Horse racing events are still popular among punters, even though they have lost the dominant place to football and other popular sports. There are plenty of events that racing fans can enjoy throughout the year, but few are as important as the Kentucky Derby. In the US, the annually held race brings together horse racing enthusiasts on the first Saturday in May. It is the culmination of the Kentucky Derby Festival where three-year-old thoroughbreds run a distance of 2 km, or 1 ¼ miles.
What makes the Run for the Roses Famous?
Commonly referred to as the Run for the Roses race because of the blanket of roses offered to the winner, the Kentucky Derby is a classic US race. The fans regard it as the most exciting two minutes in sports, as this is how long it usually takes and it has been running uninterruptedly since 1875. This makes it the oldest event in the United States and the only one to continue during the first and second World Wars, as well as the Great Depression.
In order to win the coveted Triple Crown, a participating horse must prevail in three races, which is quite an achievement. Because of the magnitude of the tournament, it attracts the largest crowds, ahead of the Preakness Stakes, Belmont Stakes and other North American horse racing events. Since the first race in 1975, the distance was reduced, but the number of people watching the event grew constantly.

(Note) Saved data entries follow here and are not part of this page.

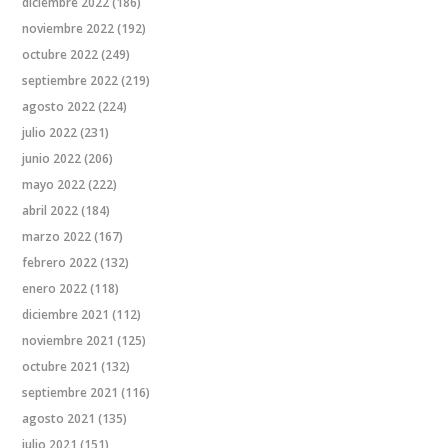
diciembre 2022
(186)
noviembre 2022
(192)
octubre 2022
(249)
septiembre 2022
(219)
agosto 2022
(224)
julio 2022
(231)
junio 2022
(206)
mayo 2022
(222)
abril 2022
(184)
marzo 2022
(167)
febrero 2022
(132)
enero 2022
(118)
diciembre 2021
(112)
noviembre 2021
(125)
octubre 2021
(132)
septiembre 2021
(116)
agosto 2021
(135)
julio 2021
(151)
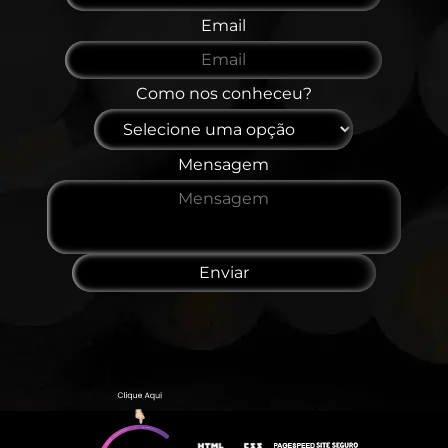
Email
Como nos conheceu?
Mensagem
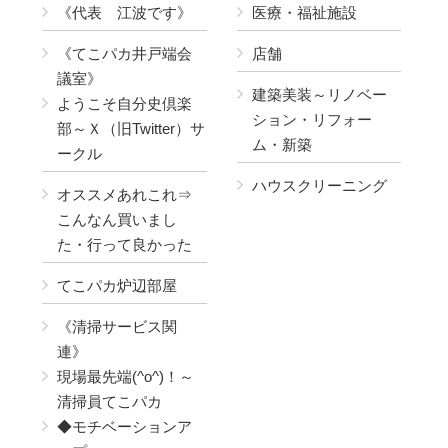
《代表 江波です》
医療・福祉施設
《てこパカ井戸端会
店舗
議室》
建築美装～リノベー
ようこそ自分史倶楽
ション・リフォー
部～Ｘ（旧Twitter）サ
ム・新築
ークル
ハウスクリーニング
オススメあれこれ⇒
こんなん買いまし
た・行って良かった
てこパカ炉辺部屋
《清掃サービス関
連》
現場最先端(^o^)！～
清掃員てこパカ
◆モチベーションア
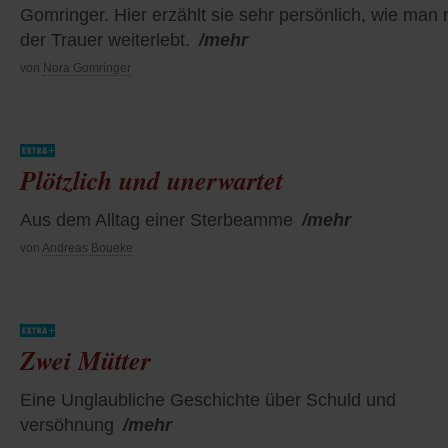
Gomringer. Hier erzählt sie sehr persönlich, wie man 
der Trauer weiterlebt.
/mehr
von
Nora Gomringer
Plötzlich und unerwartet
Aus dem Alltag einer Sterbeamme
/mehr
von
Andreas Boueke
Zwei Mütter
Eine Unglaubliche Geschichte über Schuld und
versöhnung
/mehr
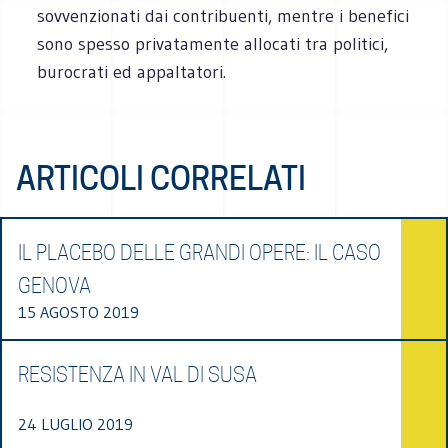
sovvenzionati dai contribuenti, mentre i benefici
sono spesso privatamente allocati tra politici,
burocrati ed appaltatori.
ARTICOLI CORRELATI
IL PLACEBO DELLE GRANDI OPERE: IL CASO
GENOVA
15 AGOSTO 2019
RESISTENZA IN VAL DI SUSA
24 LUGLIO 2019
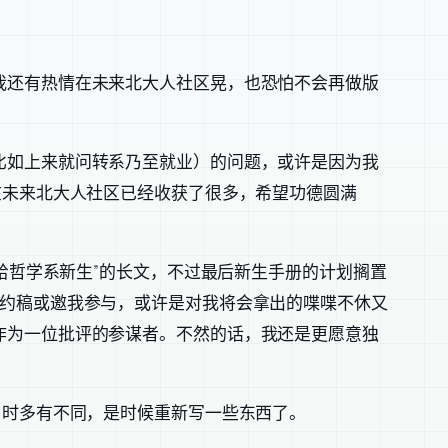
我还有热情在未来北大人社区晃，也恐怕不会再做版
比如上来就问转系乃至就业）的问题，或许是因为我
在未来北大人社区已经收获了很多，希望功德圆满
给哲学系新生”的长文，不过最后新生手册的计划搁置
我约稿或邀我参与，或许是对我将会拿出的喋喋不休又
作为一位批评的参谋者。不然的话，我还是更愿意独
当时多有不同，是时候重新写一些东西了。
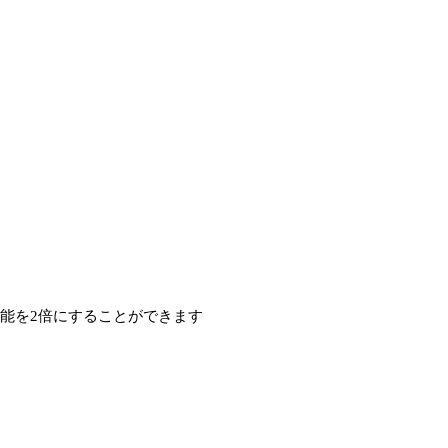
能を2倍にすることができます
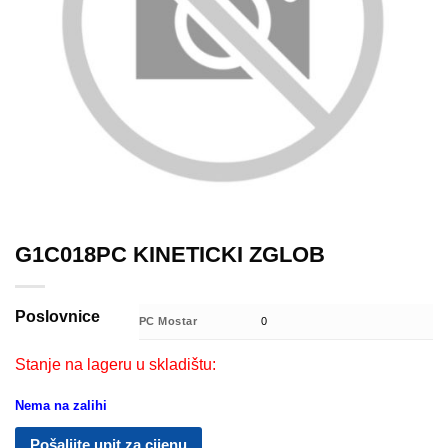
G1C018PC KINETICKI ZGLOB
Poslovnice
PC Mostar
0
Stanje na lageru u skladištu:
Nema na zalihi
Pošaljite upit za cijenu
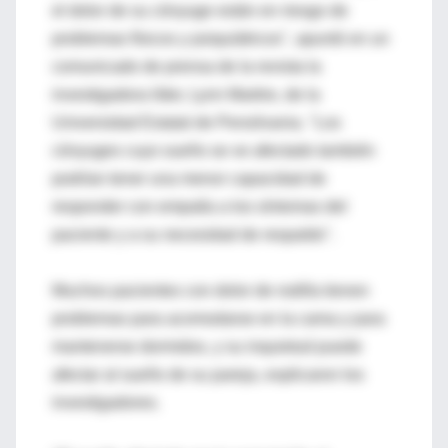
el dolor de su cónyuge están en riesgo de
problemas físicos y psiquiátricos", apuntó en un
comunicado de prensa de la revista la
investigadora líder, Lynn Martire, de la
Universidad Estatal de Pensilvania. "Los
cónyuges cuyo sueño se ve afectado también
podrían tener una menor capacidad de
responder con empatía a los síntomas del
paciente y a su necesidad de respaldo".
Muchos pacientes con dolor de rodilla tienen
problemas para acomodarse en la cama y para
mantenerse dormidos, y su inquietud puede
afectar al sueño de su pareja, explicaron los
investigadores.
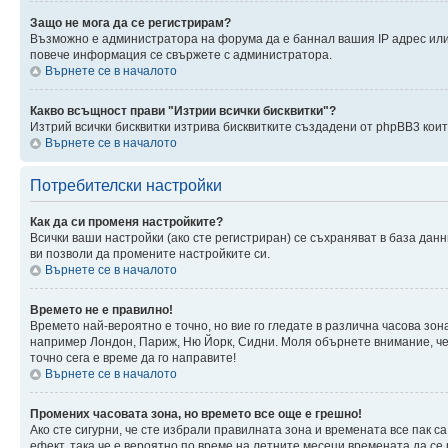
Защо не мога да се регистрирам?
Възможно е администратора на форума да е баннал вашия IP адрес или 
повече информация се свържете с администратора.
Върнете се в началото
Какво всъщност прави "Изтрии всички бисквитки"?
Изтрий всички бисквитки изтрива бисквитките създадени от phpBB3 кои
Върнете се в началото
Потребителски настройки
Как да си променя настройките?
Всички ваши настройки (ако сте регистриран) се съхраняват в база данн
ви позволи да промените настройките си.
Върнете се в началото
Времето не е правилно!
Времето най-вероятно е точно, но вие го гледате в различна часова зон
например Лондон, Париж, Ню Йорк, Сидни. Моля обърнете внимание, че ч
точно сега е време да го направите!
Върнете се в началото
Промених часовата зона, но времето все още е грешно!
Ако сте сигурни, че сте избрали правилната зона и времената все пак с
ефект, така че е вероятно по време на летните месеци времената да се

Important milestones for the Kentucky Derby
For half a century, the Kentucky Derby gained traction and in 1925, the race was broadcasted on radio for the first time. This was an important milestone at the time and it was followed nearly a quarter of a century later in 1949 by the first television coverage. The race was only broadcasted locally in Louisville, so horse racing fans from other US states had to wait three more years for the first national TV broadcast of 1952. This prompted the purse to surge to new highs, with $100,000 being awarded in 1954.
There was no shortage of scandals and the winner of the 1968 Kentucky Derby was disqualified for doping. Two years later, Diane Crump finished 15th in the race and became the first female jockey to participate in the Kentucky Derby. Interesting enough, the fastest time ever recorded was set in 1973 and no horse was able to top that record ever since. It took another 28 years for another horse to finish the race in under two minutes, with Monarchos beating the clock in 2001.
The Kentucky Derby purse money surged to $3 million in 2019 and the interest for the race is just as significant among punters. Hundreds of millions of dollars are being wagered every year, with land-based and online bookmakers covering the event. Not only Americans, but also international horse racing fans and punters frequently bet on the Kentucky Derby winner.